FWIW, I wrapped one of those interface in the R package random.
It would look like:
int random = CallHardwareRandomGenerator();
Even with hardware, randomness is tricky. There are things which are physically random (atomic decay is random, but with predictable average amounts, so that can be used as a source of random information) there are things that are physically random enough to make prediction impractical (this is how casinos make money).
There are things that are largely indeterminate (mix up information from key-stroke rate, mouse-movements, and a few things like that), which are a good-enough source of "randomness" for many uses.
Mathematically, we cannot produce randomness, but we can improve distribution and make something harder to predict. Cryptographic PRNGs do a stronger job at this than most, but are more expensive in terms of resources.
This is more of a physics question I think. If you think about it nothing is random, it just occurs due to events the complexity of which make them unpredictable to us. A computer is a subsystem just like any other in the universe and by giving it unpredictable external inputs (RTC, I/O garbage) we can get the same kind of randomness that that a roulette wheel gets from varying friction, air resistance, initial impulse and millions of factors that I can't wrap my head around.
There's room for a fair amount of philosophical debate about what "truly random" really even means. From a practical viewpoint, even sources we know aren't truly random can be used in ways that produce what are probably close enough for almost any practical purpose though (in particular, that at least with current technology, full knowledge of the previously produced bitstream appears to be insufficient to predict the next bit accurately). Most of those do involve a bit of extra hardware though -- for example, it's pretty easy to put a source together from a little bit of Americium out of a smoke detector.

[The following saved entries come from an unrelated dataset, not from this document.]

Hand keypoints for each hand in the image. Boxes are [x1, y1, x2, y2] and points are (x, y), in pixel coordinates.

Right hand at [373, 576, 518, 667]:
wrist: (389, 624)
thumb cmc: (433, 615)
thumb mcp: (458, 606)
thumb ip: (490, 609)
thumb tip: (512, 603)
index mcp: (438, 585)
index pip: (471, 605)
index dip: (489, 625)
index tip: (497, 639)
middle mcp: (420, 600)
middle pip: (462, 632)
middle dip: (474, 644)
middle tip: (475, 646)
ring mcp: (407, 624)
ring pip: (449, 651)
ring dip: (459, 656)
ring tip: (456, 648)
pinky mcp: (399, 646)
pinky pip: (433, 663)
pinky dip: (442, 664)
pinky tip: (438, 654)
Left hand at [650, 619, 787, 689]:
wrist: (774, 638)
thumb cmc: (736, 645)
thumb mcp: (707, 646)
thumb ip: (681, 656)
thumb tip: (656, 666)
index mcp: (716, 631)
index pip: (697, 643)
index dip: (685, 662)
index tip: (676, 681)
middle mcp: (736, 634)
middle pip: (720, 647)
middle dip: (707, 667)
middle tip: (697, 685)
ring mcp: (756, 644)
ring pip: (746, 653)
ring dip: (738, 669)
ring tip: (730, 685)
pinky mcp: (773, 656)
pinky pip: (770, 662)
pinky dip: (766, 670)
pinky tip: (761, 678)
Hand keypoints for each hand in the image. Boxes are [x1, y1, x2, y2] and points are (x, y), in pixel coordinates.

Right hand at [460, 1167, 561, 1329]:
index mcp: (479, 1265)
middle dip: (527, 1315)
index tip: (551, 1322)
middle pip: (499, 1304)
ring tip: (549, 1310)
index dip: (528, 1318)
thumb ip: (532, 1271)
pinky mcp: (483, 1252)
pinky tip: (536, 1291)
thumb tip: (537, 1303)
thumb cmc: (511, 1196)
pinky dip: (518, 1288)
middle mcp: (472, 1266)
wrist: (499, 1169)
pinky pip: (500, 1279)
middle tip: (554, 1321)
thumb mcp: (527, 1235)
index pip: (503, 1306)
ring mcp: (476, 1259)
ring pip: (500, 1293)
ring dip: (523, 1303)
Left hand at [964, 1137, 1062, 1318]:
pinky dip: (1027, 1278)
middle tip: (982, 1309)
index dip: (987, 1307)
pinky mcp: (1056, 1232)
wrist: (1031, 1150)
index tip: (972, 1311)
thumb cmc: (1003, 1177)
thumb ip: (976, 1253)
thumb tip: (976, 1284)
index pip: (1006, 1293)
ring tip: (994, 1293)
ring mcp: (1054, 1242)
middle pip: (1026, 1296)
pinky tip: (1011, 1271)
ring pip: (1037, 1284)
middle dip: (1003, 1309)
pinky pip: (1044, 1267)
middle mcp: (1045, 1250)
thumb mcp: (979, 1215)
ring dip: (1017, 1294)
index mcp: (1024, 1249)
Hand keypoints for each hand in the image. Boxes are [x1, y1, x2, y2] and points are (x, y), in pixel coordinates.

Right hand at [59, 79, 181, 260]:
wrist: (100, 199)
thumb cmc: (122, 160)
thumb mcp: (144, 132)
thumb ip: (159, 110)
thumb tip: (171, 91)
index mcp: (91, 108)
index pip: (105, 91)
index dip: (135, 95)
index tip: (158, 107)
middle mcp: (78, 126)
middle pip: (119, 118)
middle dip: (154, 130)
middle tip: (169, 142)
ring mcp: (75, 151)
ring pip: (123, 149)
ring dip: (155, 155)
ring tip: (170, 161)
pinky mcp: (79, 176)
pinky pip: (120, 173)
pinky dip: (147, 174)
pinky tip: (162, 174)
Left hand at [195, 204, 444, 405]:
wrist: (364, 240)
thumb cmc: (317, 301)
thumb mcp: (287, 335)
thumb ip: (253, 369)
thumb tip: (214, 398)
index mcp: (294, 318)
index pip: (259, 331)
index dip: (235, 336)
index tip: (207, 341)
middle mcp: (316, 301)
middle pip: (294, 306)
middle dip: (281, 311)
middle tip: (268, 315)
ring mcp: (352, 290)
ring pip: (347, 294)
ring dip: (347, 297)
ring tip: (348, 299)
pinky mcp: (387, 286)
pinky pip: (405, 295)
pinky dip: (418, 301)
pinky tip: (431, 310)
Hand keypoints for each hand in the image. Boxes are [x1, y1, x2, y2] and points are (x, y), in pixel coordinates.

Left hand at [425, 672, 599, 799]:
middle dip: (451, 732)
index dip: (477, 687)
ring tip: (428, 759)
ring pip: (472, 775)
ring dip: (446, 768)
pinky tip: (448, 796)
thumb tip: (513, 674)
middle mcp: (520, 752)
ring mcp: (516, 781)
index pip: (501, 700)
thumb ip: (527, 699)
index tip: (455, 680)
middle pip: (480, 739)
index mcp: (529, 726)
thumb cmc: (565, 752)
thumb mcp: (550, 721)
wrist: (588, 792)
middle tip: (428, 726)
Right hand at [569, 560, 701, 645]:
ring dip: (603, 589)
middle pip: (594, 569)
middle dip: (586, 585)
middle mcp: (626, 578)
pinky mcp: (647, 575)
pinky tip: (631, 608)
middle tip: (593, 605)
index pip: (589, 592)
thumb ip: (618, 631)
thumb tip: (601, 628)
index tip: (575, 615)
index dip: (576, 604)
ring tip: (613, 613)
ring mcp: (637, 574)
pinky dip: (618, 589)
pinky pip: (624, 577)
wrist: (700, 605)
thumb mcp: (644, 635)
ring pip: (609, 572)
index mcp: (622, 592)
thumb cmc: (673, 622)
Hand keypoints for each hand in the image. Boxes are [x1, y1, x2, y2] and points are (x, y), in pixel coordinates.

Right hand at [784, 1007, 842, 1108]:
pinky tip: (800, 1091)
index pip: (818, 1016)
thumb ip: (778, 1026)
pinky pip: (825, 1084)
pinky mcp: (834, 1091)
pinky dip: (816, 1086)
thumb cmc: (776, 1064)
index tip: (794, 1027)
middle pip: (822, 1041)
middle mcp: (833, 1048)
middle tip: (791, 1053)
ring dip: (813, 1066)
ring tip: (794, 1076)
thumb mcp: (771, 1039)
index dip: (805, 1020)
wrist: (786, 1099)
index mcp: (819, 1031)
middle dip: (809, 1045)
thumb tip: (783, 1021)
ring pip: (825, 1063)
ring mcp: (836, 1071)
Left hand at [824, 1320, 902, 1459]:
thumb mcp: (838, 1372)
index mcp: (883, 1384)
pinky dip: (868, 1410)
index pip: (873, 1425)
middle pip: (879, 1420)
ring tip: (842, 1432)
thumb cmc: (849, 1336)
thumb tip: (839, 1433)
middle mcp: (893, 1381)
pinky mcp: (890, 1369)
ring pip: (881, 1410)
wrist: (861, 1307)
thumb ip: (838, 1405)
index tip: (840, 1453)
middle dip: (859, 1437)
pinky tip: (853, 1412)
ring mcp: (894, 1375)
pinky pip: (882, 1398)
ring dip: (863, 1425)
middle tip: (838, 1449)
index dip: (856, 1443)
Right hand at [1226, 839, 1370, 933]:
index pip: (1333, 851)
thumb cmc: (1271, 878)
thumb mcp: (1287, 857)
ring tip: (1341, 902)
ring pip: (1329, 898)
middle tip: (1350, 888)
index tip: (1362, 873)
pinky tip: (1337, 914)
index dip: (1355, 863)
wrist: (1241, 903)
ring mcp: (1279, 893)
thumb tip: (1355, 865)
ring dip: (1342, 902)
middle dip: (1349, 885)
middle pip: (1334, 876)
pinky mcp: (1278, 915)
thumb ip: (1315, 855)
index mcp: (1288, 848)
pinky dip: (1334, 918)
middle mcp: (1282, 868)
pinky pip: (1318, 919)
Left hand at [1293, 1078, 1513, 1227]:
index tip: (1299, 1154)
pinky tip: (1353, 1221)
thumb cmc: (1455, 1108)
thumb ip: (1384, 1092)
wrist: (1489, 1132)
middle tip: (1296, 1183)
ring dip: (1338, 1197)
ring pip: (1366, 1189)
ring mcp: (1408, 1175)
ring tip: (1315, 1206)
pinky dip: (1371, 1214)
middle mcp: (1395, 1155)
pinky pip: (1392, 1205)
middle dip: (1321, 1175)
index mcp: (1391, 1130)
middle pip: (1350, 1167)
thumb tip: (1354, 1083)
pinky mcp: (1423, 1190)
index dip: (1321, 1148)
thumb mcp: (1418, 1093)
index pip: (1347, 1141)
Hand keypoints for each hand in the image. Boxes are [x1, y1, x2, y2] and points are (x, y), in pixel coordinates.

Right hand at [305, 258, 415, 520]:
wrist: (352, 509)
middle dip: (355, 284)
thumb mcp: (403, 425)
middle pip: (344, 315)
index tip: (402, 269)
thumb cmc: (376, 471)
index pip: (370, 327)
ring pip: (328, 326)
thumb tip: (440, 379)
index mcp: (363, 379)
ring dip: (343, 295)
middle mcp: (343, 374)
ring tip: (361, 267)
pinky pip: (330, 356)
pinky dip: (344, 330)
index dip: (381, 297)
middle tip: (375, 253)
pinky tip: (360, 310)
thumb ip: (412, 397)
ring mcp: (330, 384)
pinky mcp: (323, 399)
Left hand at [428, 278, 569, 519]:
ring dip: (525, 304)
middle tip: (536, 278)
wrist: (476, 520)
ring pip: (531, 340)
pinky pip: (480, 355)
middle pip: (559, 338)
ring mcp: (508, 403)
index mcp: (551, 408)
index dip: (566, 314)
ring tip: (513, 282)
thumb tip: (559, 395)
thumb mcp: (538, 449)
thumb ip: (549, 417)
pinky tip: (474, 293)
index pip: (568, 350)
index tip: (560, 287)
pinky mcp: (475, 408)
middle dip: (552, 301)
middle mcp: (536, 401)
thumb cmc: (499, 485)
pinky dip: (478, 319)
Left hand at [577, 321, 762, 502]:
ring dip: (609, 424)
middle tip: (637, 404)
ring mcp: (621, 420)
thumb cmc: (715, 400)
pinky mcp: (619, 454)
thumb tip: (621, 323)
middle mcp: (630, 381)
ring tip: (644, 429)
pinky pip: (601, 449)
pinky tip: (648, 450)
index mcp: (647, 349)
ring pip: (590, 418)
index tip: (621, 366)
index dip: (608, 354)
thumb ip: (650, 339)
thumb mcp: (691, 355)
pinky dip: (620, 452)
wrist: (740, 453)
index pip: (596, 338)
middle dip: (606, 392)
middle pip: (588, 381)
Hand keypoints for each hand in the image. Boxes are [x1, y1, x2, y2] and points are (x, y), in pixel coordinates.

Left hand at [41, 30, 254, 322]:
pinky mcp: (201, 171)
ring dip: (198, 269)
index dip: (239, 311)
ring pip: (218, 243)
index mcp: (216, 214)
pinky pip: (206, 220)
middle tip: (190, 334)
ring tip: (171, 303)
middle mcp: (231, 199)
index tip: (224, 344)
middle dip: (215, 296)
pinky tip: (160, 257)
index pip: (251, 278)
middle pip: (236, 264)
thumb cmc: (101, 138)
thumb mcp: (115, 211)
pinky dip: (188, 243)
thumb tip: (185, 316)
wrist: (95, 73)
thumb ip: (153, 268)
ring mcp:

There are quite a few more sources as well, though they're mostly pretty low bandwidth (e.g., collect one bit for each keystroke, based on whether the interval between keystrokes was an even or odd number of CPU clocks -- assuming the CPU clock and keyboard clock are derived from separate crystals). OTOH, you have to be really careful with this -- a fair number of security holes (e.g., in Netscape around v. 4.0 or so) have stemmed from people believing that such sources were a lot more random than they really were.
While there are a number of web sites that produce random numbers from hardware sources, most of them are useless from a viewpoint of encryption. Even at best, you're just trusting your SSL (or TLS) connection to be secure so nobody captured the data you got from the site.